With Data Loading Methods

from pathlib import Path
from experimaestro import Param
from datamaestro.data import Base

class JSONLData(Base):
    """JSON Lines format data"""

    path: Param[Path]

    def __iter__(self):
        """Iterate over records"""
        import json
        with open(self.path) as f:
            for line in f:
                yield json.loads(line)

    def to_pandas(self):
        """Load as pandas DataFrame"""
        import pandas as pd
        return pd.read_json(self.path, lines=True)

    def to_list(self):
        """Load all records into a list"""
        return list(self)

Inheriting from Existing Types

from datamaestro.data.csv import Matrix

class ClassificationMatrix(Matrix):
    """CSV matrix for classification tasks"""

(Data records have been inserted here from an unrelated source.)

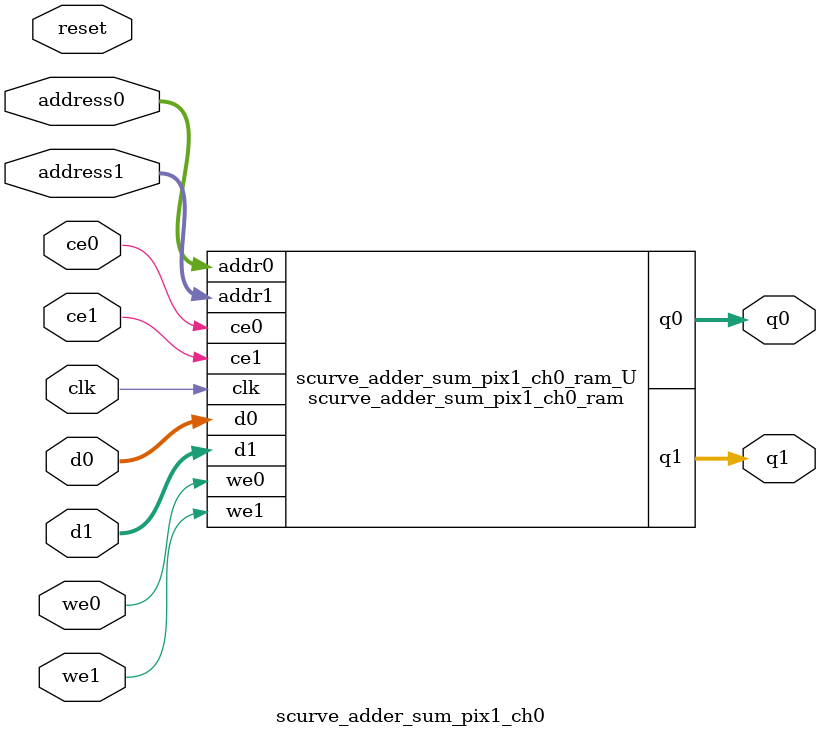
<source format=v>

`timescale 1 ns / 1 ps
module scurve_adder_sum_pix1_ch0_ram (addr0, ce0, d0, we0, q0, addr1, ce1, d1, we1, q1,  clk);

parameter DWIDTH = 32;
parameter AWIDTH = 8;
parameter MEM_SIZE = 192;

input[AWIDTH-1:0] addr0;
input ce0;
input[DWIDTH-1:0] d0;
input we0;
output reg[DWIDTH-1:0] q0;
input[AWIDTH-1:0] addr1;
input ce1;
input[DWIDTH-1:0] d1;
input we1;
output reg[DWIDTH-1:0] q1;
input clk;

(* ram_style = "block" *)reg [DWIDTH-1:0] ram[MEM_SIZE-1:0];




always @(posedge clk)  
begin 
    if (ce0) 
    begin
        if (we0) 
        begin 
            ram[addr0] <= d0; 
            q0 <= d0;
        end 
        else 
            q0 <= ram[addr0];
    end
end


always @(posedge clk)  
begin 
    if (ce1) 
    begin
        if (we1) 
        begin 
            ram[addr1] <= d1; 
            q1 <= d1;
        end 
        else 
            q1 <= ram[addr1];
    end
end


endmodule


`timescale 1 ns / 1 ps
module scurve_adder_sum_pix1_ch0(
    reset,
    clk,
    address0,
    ce0,
    we0,
    d0,
    q0,
    address1,
    ce1,
    we1,
    d1,
    q1);

parameter DataWidth = 32'd32;
parameter AddressRange = 32'd192;
parameter AddressWidth = 32'd8;
input reset;
input clk;
input[AddressWidth - 1:0] address0;
input ce0;
input we0;
input[DataWidth - 1:0] d0;
output[DataWidth - 1:0] q0;
input[AddressWidth - 1:0] address1;
input ce1;
input we1;
input[DataWidth - 1:0] d1;
output[DataWidth - 1:0] q1;



scurve_adder_sum_pix1_ch0_ram scurve_adder_sum_pix1_ch0_ram_U(
    .clk( clk ),
    .addr0( address0 ),
    .ce0( ce0 ),
    .d0( d0 ),
    .we0( we0 ),
    .q0( q0 ),
    .addr1( address1 ),
    .ce1( ce1 ),
    .d1( d1 ),
    .we1( we1 ),
    .q1( q1 ));

endmodule


</source>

    num_classes: Param[int]
    """Number of target classes"""

    class_names: Param[list] = None
    """Optional class names"""

    def get_class_name(self, index: int) -> str:
        if self.class_names:
            return self.class_names[index]
        return str(index)

Type Annotations with Experimaestro

Data types use experimaestro’s annotation system (Param, Option, Meta):

from experimaestro import Param, Option, Meta
from datamaestro.data import Base

class MyData(Base):
    # Required parameter
    path: Param[Path]

    # Optional parameter with default
    encoding: Param[str] = "utf-8"

    # Option (not serialized, for runtime configuration)
    cache_size: Option[int] = 1000

    # Metadata (not part of configuration identity)
    description: Meta[str] = ""

See the experimaestro documentation for more details on the configuration system.